■ The task ■
In the entries below, write out every line word for word, starting at the line that contains "order: Gentianales" and ending after the line that contains "elevation (m): 1050".

━━ Material supplied

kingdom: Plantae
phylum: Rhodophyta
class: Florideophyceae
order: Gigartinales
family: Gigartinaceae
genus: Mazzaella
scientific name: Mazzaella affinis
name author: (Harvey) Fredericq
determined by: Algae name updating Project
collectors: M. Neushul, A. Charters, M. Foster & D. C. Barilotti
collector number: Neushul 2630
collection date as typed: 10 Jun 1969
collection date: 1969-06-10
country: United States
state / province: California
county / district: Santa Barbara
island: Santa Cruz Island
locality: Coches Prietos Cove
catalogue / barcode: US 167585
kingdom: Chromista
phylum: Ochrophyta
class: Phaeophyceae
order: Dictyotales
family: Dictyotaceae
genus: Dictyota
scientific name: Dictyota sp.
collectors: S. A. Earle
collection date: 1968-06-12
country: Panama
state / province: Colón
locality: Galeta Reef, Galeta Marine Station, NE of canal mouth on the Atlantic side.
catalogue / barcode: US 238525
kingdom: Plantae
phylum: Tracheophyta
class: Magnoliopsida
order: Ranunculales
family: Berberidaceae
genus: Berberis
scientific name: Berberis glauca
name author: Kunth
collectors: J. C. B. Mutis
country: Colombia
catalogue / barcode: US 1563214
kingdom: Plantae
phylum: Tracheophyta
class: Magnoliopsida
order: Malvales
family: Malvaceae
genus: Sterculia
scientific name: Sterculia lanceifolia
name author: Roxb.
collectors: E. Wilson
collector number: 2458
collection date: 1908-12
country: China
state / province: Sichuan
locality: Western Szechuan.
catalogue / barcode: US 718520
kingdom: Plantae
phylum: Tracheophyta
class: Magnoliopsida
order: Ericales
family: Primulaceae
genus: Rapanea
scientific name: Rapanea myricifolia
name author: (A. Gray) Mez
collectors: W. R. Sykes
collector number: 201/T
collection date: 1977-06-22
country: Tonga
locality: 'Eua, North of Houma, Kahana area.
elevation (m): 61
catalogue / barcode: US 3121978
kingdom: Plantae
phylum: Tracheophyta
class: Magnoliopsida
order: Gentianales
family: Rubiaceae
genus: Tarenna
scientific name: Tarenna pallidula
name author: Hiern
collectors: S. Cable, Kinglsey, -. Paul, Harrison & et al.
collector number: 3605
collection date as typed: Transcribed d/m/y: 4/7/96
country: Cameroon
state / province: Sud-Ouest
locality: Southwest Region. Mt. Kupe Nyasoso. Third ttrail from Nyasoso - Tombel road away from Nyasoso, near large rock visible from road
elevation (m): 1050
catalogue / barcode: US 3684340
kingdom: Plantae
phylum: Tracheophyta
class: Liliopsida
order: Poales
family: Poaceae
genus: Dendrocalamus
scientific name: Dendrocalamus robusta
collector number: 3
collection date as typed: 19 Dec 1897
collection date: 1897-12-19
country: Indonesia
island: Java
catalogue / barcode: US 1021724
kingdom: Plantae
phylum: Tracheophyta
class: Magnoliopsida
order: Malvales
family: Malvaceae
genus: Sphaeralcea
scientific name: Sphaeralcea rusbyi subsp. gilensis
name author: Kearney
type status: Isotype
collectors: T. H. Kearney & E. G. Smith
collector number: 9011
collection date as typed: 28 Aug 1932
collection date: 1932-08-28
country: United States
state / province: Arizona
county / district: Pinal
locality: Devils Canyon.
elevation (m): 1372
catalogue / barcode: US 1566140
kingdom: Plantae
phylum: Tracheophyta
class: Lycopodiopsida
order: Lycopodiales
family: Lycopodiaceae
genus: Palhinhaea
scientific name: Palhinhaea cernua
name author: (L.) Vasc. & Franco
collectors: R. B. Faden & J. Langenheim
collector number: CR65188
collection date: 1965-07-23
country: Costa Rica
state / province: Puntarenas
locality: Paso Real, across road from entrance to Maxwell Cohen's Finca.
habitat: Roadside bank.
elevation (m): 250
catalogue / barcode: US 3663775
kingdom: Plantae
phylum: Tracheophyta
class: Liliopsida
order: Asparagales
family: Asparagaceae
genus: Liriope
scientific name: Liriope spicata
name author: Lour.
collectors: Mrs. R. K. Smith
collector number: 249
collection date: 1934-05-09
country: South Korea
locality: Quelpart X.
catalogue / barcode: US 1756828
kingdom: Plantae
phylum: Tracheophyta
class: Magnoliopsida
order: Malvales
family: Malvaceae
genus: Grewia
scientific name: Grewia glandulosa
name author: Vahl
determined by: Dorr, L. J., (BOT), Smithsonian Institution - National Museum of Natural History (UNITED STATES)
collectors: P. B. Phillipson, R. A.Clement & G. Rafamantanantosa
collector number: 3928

━━━━

■ Written solution ■
order: Gentianales
family: Rubiaceae
genus: Tarenna
scientific name: Tarenna pallidula
name author: Hiern
collectors: S. Cable, Kinglsey, -. Paul, Harrison & et al.
collector number: 3605
collection date as typed: Transcribed d/m/y: 4/7/96
country: Cameroon
state / province: Sud-Ouest
locality: Southwest Region. Mt. Kupe Nyasoso. Third ttrail from Nyasoso - Tombel road away from Nyasoso, near large rock visible from road
elevation (m): 1050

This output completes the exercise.